Interim Thayer School of Engineering dean Douglas Van Citters wrote in an email statement to The Dartmouth that the school is “proud” of Raymond’s “timely production” of the teaching kit.

“NVIDIA’s collaboration with Dr. Raymond is the perfect example of how our scholars and practitioners who teach can extend Dartmouth’s impact to a global audience,” Van Citters wrote. 

Discussions between Raymond and NVIDIA about the generative AI teaching kit began in early 2024, while the agreement to develop the kit was finalized midway through the year, Raymond said. The team working on the kit launched three of the nine modules in August and September 2024 to generate interest and refine logistics. The remaining modules were completed and launched on February 25.

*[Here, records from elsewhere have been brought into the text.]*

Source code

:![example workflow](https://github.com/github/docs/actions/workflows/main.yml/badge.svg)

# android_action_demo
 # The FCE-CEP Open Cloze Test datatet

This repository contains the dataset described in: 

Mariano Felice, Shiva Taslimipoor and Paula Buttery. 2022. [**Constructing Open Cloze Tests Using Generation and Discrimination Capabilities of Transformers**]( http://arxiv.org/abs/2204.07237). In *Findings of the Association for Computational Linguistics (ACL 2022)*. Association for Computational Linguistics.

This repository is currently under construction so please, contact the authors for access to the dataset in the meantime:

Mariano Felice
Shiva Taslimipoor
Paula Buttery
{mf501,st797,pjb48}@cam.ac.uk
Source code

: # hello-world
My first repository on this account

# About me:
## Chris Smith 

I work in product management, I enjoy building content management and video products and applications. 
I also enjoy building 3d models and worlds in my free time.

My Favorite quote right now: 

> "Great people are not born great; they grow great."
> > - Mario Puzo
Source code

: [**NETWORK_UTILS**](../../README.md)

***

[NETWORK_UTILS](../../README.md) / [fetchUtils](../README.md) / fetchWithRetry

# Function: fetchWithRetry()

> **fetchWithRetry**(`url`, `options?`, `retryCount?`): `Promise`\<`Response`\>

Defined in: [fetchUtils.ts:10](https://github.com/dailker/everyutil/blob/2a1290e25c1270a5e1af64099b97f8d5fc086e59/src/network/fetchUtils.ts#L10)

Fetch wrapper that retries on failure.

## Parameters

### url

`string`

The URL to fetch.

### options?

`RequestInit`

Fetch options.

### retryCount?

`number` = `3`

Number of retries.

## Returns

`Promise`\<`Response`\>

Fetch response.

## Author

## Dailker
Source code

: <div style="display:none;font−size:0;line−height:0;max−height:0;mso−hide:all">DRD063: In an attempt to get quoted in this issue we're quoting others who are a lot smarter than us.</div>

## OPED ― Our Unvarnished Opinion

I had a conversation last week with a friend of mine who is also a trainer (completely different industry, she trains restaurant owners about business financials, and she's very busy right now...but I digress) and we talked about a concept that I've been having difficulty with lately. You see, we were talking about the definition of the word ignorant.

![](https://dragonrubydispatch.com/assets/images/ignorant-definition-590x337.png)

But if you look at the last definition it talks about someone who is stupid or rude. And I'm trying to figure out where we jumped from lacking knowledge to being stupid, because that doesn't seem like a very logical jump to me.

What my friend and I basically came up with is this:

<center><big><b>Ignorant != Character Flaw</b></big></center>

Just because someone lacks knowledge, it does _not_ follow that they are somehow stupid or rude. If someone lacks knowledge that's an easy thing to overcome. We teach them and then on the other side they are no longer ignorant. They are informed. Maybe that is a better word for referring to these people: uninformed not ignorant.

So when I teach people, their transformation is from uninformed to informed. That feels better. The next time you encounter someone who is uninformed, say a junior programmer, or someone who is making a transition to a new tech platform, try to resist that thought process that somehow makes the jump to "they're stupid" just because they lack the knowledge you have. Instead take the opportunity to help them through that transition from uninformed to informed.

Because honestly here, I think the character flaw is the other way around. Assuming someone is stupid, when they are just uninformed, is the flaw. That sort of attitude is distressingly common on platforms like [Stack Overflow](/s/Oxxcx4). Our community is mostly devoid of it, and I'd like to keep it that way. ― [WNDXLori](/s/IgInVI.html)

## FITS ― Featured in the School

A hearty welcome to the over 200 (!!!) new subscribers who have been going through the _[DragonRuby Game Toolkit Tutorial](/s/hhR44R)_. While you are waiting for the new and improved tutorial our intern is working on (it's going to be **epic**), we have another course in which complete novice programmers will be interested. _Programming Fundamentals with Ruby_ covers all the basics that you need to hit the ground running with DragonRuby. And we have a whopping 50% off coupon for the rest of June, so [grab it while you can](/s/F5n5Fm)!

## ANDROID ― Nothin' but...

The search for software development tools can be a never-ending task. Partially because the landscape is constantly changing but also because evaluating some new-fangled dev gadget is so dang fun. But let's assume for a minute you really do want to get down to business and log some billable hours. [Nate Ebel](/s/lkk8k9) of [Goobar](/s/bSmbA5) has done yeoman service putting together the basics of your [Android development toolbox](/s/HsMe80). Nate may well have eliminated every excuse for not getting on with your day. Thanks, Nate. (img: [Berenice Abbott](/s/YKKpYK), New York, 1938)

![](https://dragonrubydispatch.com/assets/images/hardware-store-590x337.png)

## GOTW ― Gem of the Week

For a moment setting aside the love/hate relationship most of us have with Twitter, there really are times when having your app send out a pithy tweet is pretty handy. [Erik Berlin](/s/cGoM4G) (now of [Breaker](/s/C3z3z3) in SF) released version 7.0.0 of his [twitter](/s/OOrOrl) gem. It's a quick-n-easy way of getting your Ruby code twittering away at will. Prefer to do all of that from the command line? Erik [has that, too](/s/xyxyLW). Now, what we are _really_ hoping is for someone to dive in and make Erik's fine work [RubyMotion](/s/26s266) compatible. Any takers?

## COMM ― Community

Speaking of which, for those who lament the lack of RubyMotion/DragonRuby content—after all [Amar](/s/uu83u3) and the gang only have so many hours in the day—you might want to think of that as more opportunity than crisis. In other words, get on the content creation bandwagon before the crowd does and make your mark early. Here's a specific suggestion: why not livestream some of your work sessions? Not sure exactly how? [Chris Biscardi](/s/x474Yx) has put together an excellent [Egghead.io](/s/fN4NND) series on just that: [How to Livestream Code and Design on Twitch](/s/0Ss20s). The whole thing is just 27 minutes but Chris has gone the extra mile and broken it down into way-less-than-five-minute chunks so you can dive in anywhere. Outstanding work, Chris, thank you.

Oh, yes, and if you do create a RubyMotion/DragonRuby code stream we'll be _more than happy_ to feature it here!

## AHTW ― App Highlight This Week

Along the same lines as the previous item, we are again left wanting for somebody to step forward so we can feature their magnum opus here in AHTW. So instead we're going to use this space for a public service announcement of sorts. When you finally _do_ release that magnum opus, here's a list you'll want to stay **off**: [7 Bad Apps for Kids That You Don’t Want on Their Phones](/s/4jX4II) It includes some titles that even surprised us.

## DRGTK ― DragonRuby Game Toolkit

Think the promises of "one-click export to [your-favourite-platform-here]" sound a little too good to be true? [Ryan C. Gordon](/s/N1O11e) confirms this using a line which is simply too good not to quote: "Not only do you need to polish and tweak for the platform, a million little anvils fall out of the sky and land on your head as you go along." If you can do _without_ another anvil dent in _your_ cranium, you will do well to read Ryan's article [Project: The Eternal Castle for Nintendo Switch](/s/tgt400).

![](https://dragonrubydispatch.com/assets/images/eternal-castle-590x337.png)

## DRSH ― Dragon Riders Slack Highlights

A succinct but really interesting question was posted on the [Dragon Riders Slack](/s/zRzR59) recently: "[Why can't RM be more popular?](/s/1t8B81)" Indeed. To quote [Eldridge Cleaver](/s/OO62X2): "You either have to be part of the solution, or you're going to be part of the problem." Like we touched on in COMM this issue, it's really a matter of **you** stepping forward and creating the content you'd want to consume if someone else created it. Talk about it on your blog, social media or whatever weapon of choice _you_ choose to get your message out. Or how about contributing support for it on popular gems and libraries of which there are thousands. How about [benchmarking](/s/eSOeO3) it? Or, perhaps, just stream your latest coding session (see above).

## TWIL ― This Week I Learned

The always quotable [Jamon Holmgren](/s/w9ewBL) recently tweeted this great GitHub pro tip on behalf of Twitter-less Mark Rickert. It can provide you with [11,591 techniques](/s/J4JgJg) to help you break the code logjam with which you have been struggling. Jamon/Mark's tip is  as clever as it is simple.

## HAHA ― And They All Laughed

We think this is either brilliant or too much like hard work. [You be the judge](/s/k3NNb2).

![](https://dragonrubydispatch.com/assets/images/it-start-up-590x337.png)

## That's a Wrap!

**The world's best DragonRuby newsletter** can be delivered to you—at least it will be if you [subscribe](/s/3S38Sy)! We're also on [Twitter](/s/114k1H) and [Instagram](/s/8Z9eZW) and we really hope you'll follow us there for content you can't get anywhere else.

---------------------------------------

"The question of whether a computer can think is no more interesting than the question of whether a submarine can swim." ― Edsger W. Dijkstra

According to Raymond, NVIDIA approaches universities and professors who are “moving in the direction that is in sync with them” to co-develop the teaching kits. Raymond had hosted a few deep learning sessions on campus as an ambassador for the DLI before NVIDIA approached him with the invitation to co-develop the kit. 

“We were getting really good feedback from the students and the faculty and staff that attended that my contacts at NVIDIA were curious to go further with this and build this generative AI teaching kit,” Raymond said.

Computer science professor Soroush Vosoughi — who was not involved with developing the kit — said he believes the kit was designed for “democratizing education of generative AI.” He highlighted the kit’s modular design, which features standalone units and “some topics” that build on others, because a single kit “can’t cover everything.”

Although Vosoughi will not implement the kit into his courses, which are tailored to students who already know basic concepts needed to create new models from scratch, he will implement the kit’s resources — including cloud-based computing and NVIDIA computer resources — into his courses. 

“I would say that at least in my own teaching, I probably will not be using these materials much because I think at least at the level we are talking about, it's a little bit more surface level than you would like,” Vosoughi said. “But that's why it was designed.”

Raymond stressed the importance of preparing students amid the rapid evolution of generative AI. 

“Because generative AI is brand new but making very swift changes to things… it’s the duty of a university or a college to really do two things: to push the frontier of knowledge in general, but also to prepare the next generation,” Raymond said.